Officials held a ceremony Tuesday to mark the end of the dig, which revealed remnants of a hidden passageway used by Washington's nine slaves so that guests would not see them slipping in and out of his house.
Washington lived at what is now called the President's House during his presidency in the 1790s, when Philadelphia was the U.S. capital. The house is just yards (meters) away from the Liberty Bell, one of America's most enduring symbols.
"It's the only place in America where black slavery and white freedom literally stand side-by-side — mere inches away from each other," said Michael Coard, an attorney who leads a group that worked to have slavery recognized at the site.

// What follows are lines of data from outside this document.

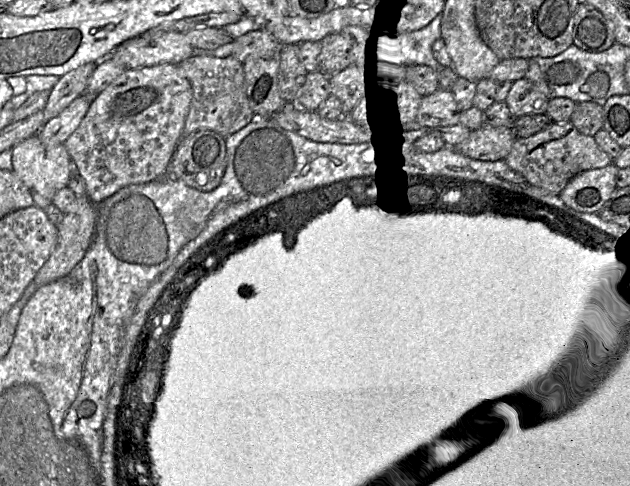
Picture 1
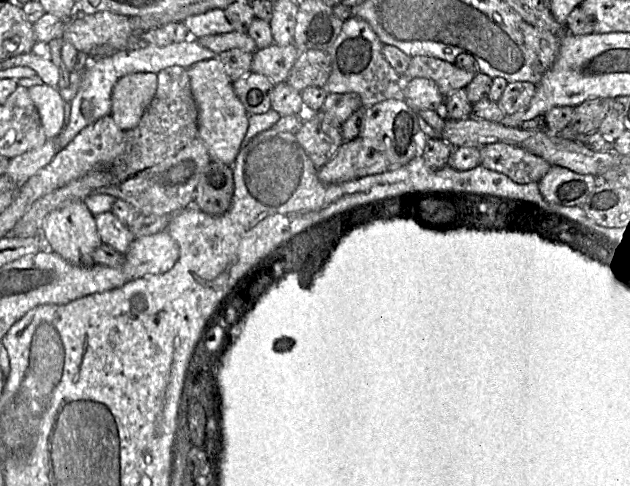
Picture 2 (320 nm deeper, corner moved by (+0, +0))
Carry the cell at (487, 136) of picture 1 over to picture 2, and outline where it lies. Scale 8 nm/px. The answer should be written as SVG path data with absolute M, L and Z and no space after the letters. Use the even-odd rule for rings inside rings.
M358 136L342 143L334 156L318 170L318 177L325 184L338 184L389 169L385 155Z

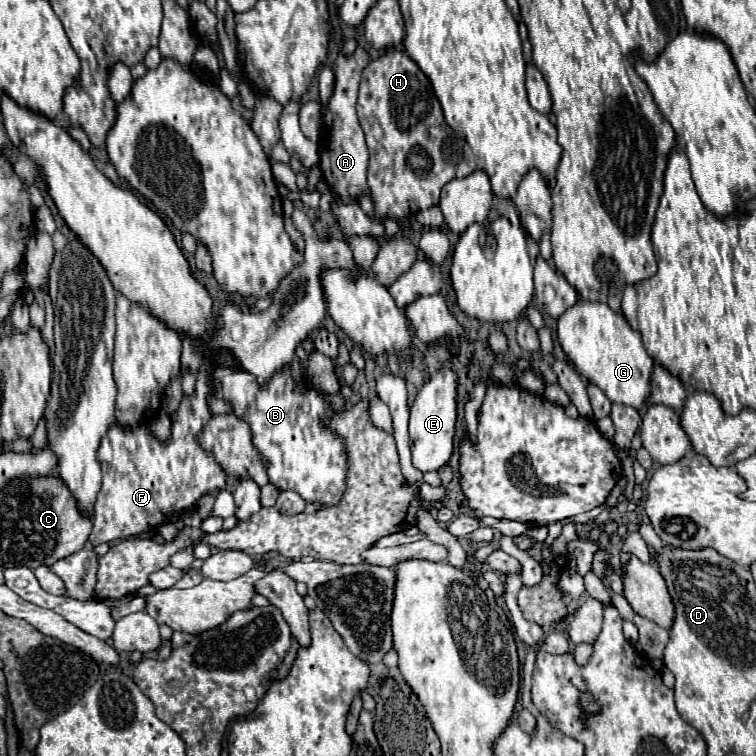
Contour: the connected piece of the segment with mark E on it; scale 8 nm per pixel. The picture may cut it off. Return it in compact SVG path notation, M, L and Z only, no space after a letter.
M443 368L433 374L421 390L417 392L411 404L411 418L409 418L409 436L411 436L411 454L413 466L421 472L439 470L443 464L449 462L453 454L453 438L455 438L455 420L457 420L457 388L459 378L451 368Z

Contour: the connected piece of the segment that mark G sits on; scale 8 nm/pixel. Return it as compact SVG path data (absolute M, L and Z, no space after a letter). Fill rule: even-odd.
M579 300L559 318L557 338L577 372L591 384L597 384L609 400L623 406L633 406L637 410L649 402L653 358L643 346L641 332L629 326L623 312L615 312L601 302Z

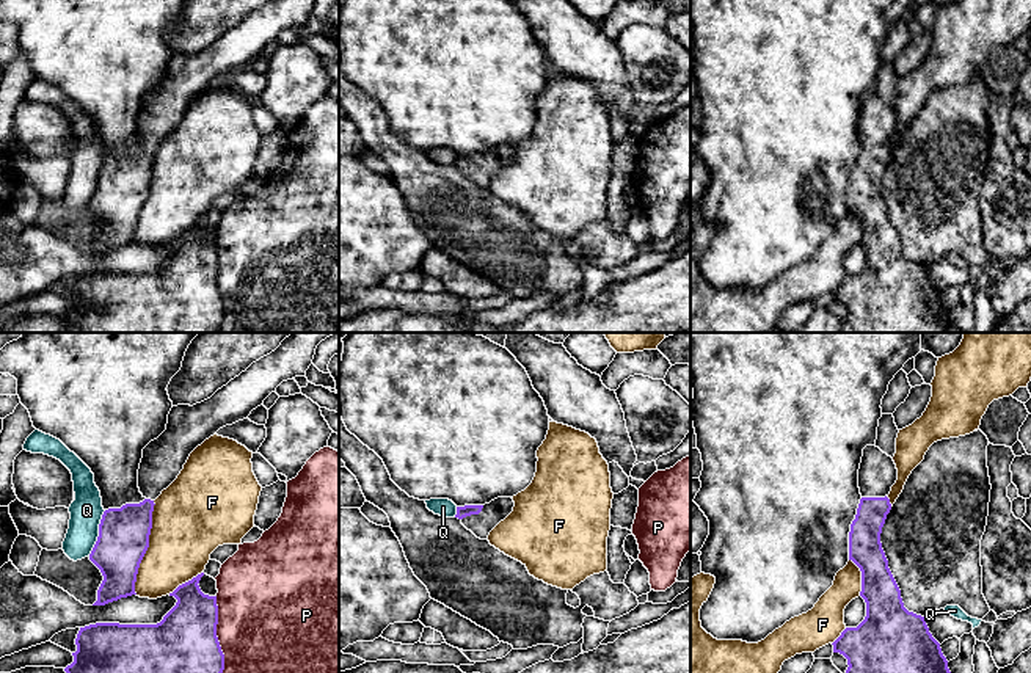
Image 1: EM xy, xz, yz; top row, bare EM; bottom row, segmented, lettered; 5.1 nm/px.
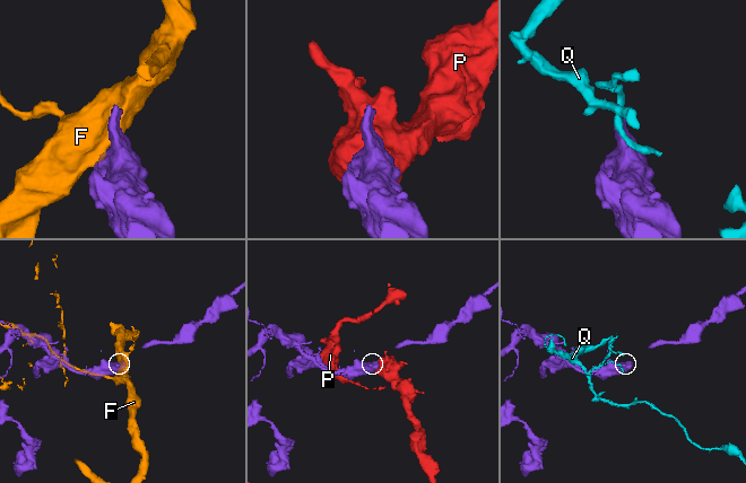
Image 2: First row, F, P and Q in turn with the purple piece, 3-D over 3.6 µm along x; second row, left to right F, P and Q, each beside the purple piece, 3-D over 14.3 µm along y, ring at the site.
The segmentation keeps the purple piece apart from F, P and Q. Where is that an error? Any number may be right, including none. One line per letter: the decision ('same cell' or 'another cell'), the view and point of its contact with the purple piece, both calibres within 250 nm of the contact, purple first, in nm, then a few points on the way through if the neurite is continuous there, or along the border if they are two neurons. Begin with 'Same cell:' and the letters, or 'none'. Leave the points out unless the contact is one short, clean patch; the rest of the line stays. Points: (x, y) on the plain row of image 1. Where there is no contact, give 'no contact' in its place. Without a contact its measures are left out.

The archaeological dig was begun as a prelude to a new exhibit about the President's House. The original plans called for filling in the ruins of the house and building an abstract display and exhibit.
The discovery of the slave passage prompted city and park officials to change course. The new site will incorporate the archaeological findings into the exhibits, said Emanuel Kelly, principal of the design firm working on the project.
In addition to the passageway, archaeologists found the remains of a basement that was never noted in historical records, and a bow window that was the architectural precursor to the Oval Office of the White House.
Park officials estimated that 250,000 people visited the dig in the four months since it opened. More than 100 people attended the closing ceremony — many of them crowded onto a small wooden platform overlooking the ruins.
Officials ended the ceremony by putting remnants of slave history into the dig: water from the Nile River, sand from the Nile's banks and small plaques with the names of Washington's slaves.
"I know many people will be aghast that we can talk about George Washington the slave-holder and George Washington the president in the same breath," said Cheryl LaRoche, a cultural heritage specialist.